About this exercise: Make an exact copy of the records below, leaving every image out.

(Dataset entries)
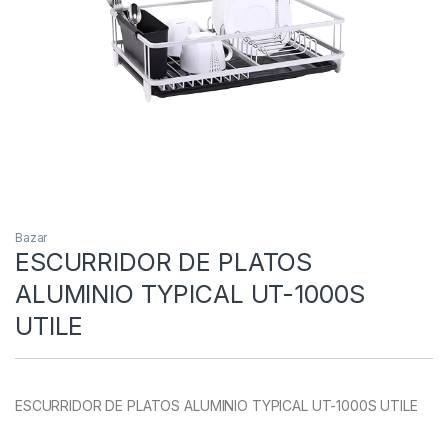
Bazar
ESCURRIDOR DE PLATOS
ALUMINIO TYPICAL UT-1000S
UTILE
ESCURRIDOR DE PLATOS ALUMINIO TYPICAL UT-1000S UTILE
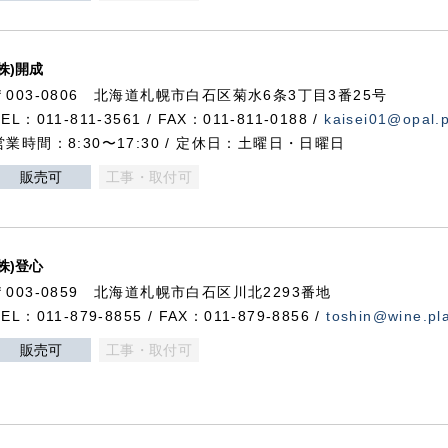
(株)開成
〒003-0806 北海道札幌市白石区菊水6条3丁目3番25号
TEL：011-811-3561 / FAX：011-811-0188 /
kaisei01@opal.pl
営業時間：8:30〜17:30 / 定休日：土曜日・日曜日
販売可
工事・取付可
(株)登心
〒003-0859 北海道札幌市白石区川北2293番地
TEL：011-879-8855 / FAX：011-879-8856 /
toshin@wine.pla
販売可
工事・取付可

Solved exercise:
Bazar
ESCURRIDOR DE PLATOS
ALUMINIO TYPICAL UT-1000S
UTILE
ESCURRIDOR DE PLATOS ALUMINIO TYPICAL UT-1000S UTILE
(株)開成
〒003-0806 北海道札幌市白石区菊水6条3丁目3番25号
TEL：011-811-3561 / FAX：011-811-0188 /
kaisei01@opal.pl
営業時間：8:30〜17:30 / 定休日：土曜日・日曜日
販売可
工事・取付可
(株)登心
〒003-0859 北海道札幌市白石区川北2293番地
TEL：011-879-8855 / FAX：011-879-8856 /
toshin@wine.pla
販売可
工事・取付可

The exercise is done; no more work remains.